## Problem to work on
The listing is to be returned word for word, without its images.

══════

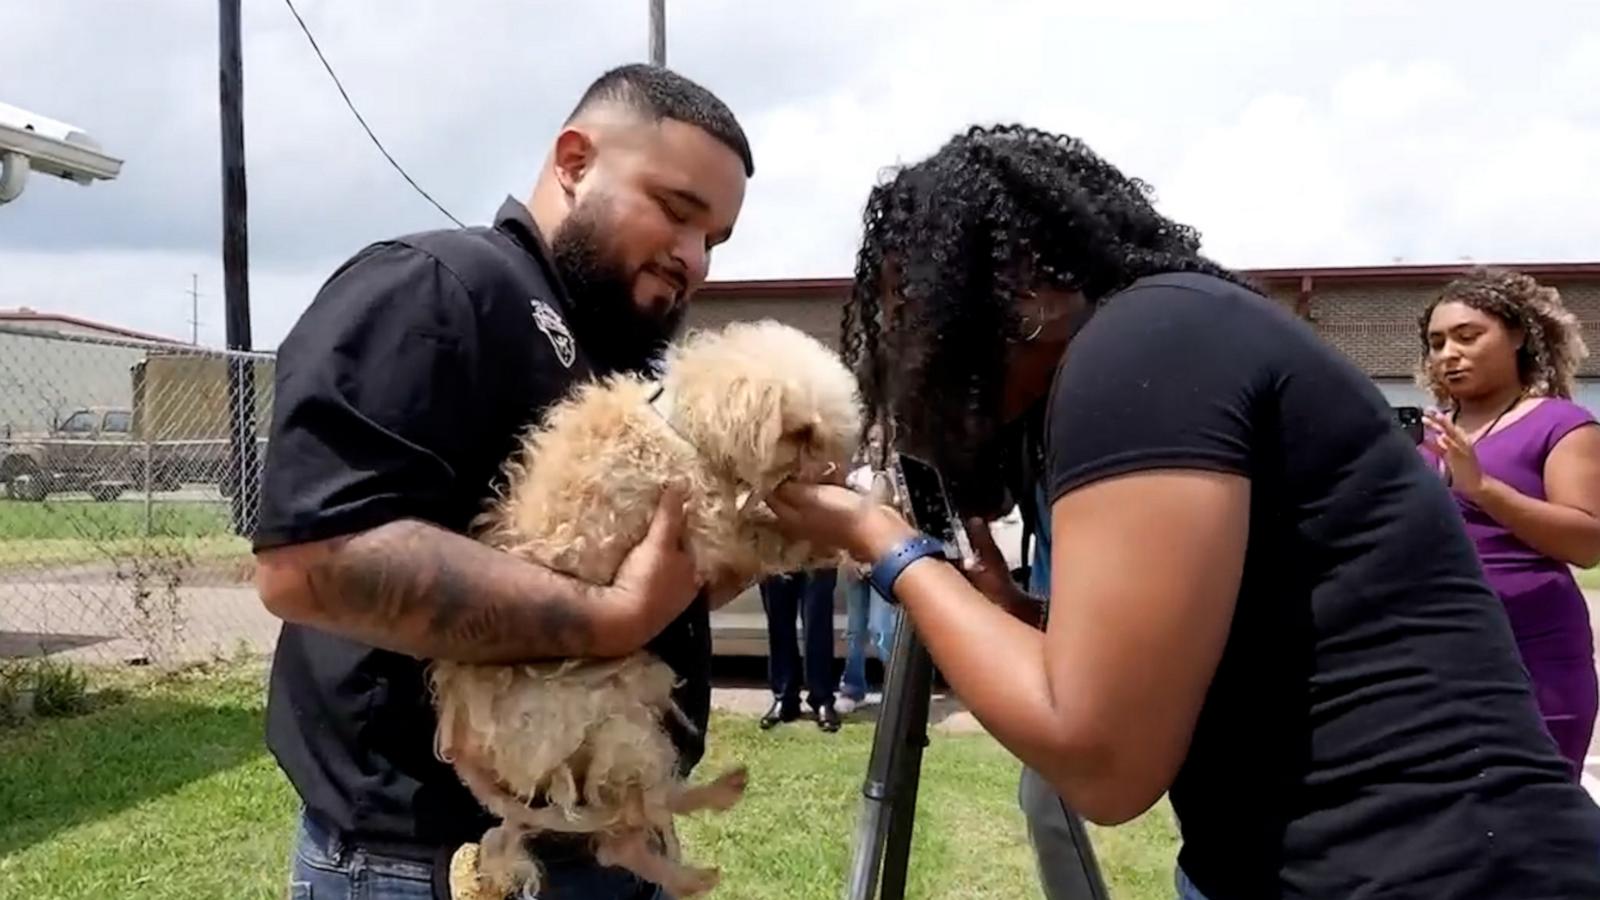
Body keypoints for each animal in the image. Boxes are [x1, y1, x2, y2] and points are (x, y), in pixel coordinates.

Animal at [428, 318, 864, 890]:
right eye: (803, 435)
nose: (837, 474)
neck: (678, 428)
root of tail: (462, 738)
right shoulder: (712, 528)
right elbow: (777, 537)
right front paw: (842, 542)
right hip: (611, 722)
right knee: (637, 815)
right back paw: (710, 828)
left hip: (620, 714)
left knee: (622, 832)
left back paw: (698, 857)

══════

## Task result
Body keypoints for each animal in the image. Boxes are [x1, y1, x2, y2] and points are (x, y), in pixel coordinates.

Animal at [428, 318, 864, 890]:
right eye: (803, 435)
nose: (837, 474)
neck: (678, 428)
root of tail: (462, 738)
right shoulder: (712, 528)
right elbow: (777, 537)
right front paw: (842, 542)
right hip: (611, 722)
right knee: (637, 815)
right back paw: (710, 828)
left hip: (620, 714)
left knee: (622, 832)
left back paw: (698, 857)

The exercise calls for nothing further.